Here's an up-to-the-nanosecond report on time


It seems as though people can hardly sit still anymore without looking at their watches. Even when we're supposed to be enjoying ourselves, like at lunch or the ballgame, arms twist up and eyes glance down.

For what? For the time, of course. As in, we're running out of it.

"Sorry, I don't have the time" has become an all-purpose observation, explanation and excuse in urban America.

And who is responsible? Well, Dennis D. McCarthy says it's not him.

"If we could help, we would. But we don't make it. We measure it," the astronomer shrugs.

Wearing a white shirt and sitting behind a cluttered government desk, McCarthy is America's timekeeper, director of the U.S. Naval Observatory's Directorate of Time.

On his left wrist he wears a Citizen quartz watch that he keeps accurate to one minute by resetting it a couple of times each year. And all the clocks at McCarthy's house, on his VCR, etc., are likewise calibrated to the same minute. Which is, he says, plenty good for everyday.

For more pressing demands, he and a staff of 75 tend to the subtle vibrations of 50-plus atomic clocks spread over the wooded hillsides of the Naval Observatory. These machines keep time to within "billionths of seconds."

Nothing humans can measure can be measured so precisely as time. A billionth of a second is called a nanosecond, the amount of time it takes for light to travel one foot. Neither weight nor distance nor any variable can be measured so precisely, McCarthy is explaining.

And as for the perceived loss of time here at the end of the 20th century, McCarthy professes not only his innocence, but explains that he is doing what he can about it.

Twice each year, according to the ever-so-slight tidal wobble of the Earth's rotation, McCarthy's atomic clocks are subject to possible resetting--to keep his unimaginably accurate timepieces in sync with the less reliable spin of the globe.

In the last quarter-century, the Naval Observatory has added 20 seconds to our calibration of time.

You see, the everyday cliche about our world speeding up is factually untrue. It's slowing down. We are gaining time, no matter what it feels like. The Earth sputters, but clocks don't, and so we gain a second every now and then, at the end of the day on June 30 or Dec. 31.

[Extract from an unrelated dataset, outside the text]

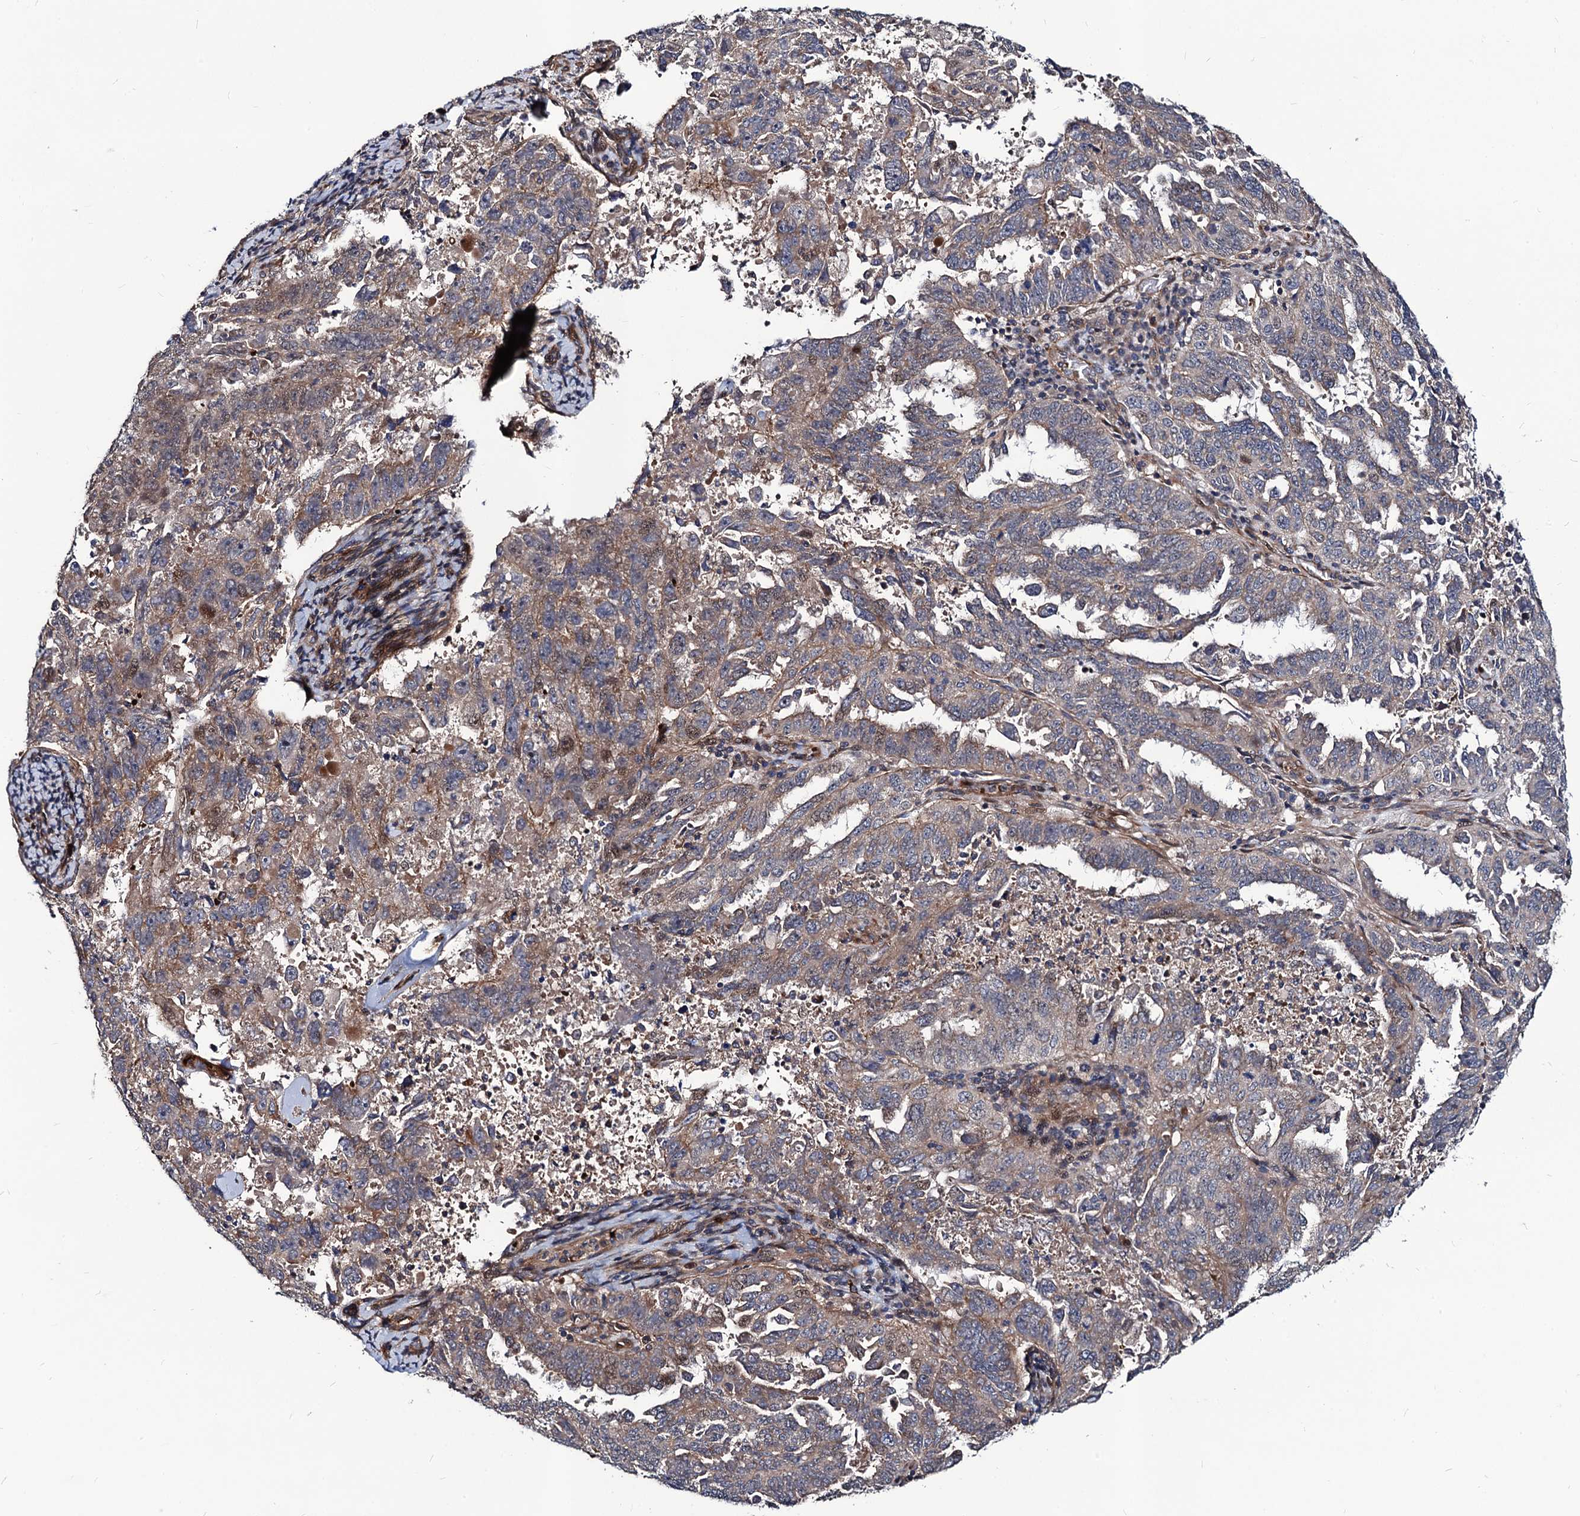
{"staining": {"intensity": "weak", "quantity": "25%-75%", "location": "cytoplasmic/membranous,nuclear"}, "tissue": "endometrial cancer", "cell_type": "Tumor cells", "image_type": "cancer", "snomed": [{"axis": "morphology", "description": "Adenocarcinoma, NOS"}, {"axis": "topography", "description": "Endometrium"}], "caption": "Immunohistochemical staining of endometrial cancer shows low levels of weak cytoplasmic/membranous and nuclear positivity in about 25%-75% of tumor cells. Using DAB (brown) and hematoxylin (blue) stains, captured at high magnification using brightfield microscopy.", "gene": "KXD1", "patient": {"sex": "female", "age": 65}}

Alas, this December will pass without us receiving an additional second. McCarthy says the observatory's measurements of the planet's spin show that an extra second is not deserved quite yet.

Oh well, who would have had the time to make use of it anyway?

Keeping time is a $5-million-a-year endeavor here in the rolling forest lands of northwest Washington's embassy district.

But there is a paradox in all this precision. For as accurately as we can measure time, timekeeping turns out to be merely an average--the average of what clocks here say it is. Therefore the need for a good many clocks to improve the average, in this case 50-plus cesium atom and hydrogen maser clocks.

To take matters another step, the United States adheres to a treaty specifying that the official time of the world is maintained outside Paris by the International Bureau of Weights and Measures. America's time counts for 40% of the weighted world average. Atomic clocks in other countries contribute the remaining 60%.

The "how" of timekeeping involves the application of energy to matter. Something like placing your hand on a heated frying pan. The speed it takes you to remove your hand is pretty much constant. Likewise, the movements of energized atoms of hydrogen and cesium are immutable.

Beyond the "how" is the "why."

Why do we need such accuracy?

For one, we need to synchronize colors in the TV signals that stations broadcast. Or target our nuclear missiles. Stock exchanges need computers around the world that are accurate to within seconds, so that no one gets an edge in investments.

The future will make even greater demands. For instance, consider the anti-collision devices now being developed for trains and envisioned for automobiles. These systems, like airline navigation, require knowing at exactly what instant a moving body is where.

To make sure that two approaching trains are on separate tracks requires accuracy of timekeeping of perhaps 10-billionths of a second. To keep motorists from colliding on the freeway might require accuracy of a single nanosecond. No error.

By classic definition, time is the ordering of events. Which suggests a concluding question for McCarthy: If modern timekeeping is the most accurate thing in the history of the world, how come everyone is late these days?


"Well, I could tell you I don't have time to think about that," he says, and laughs. "But a psychologist might tell you that people who are always late are rebelling against time. That might be the case. We've all had it with time."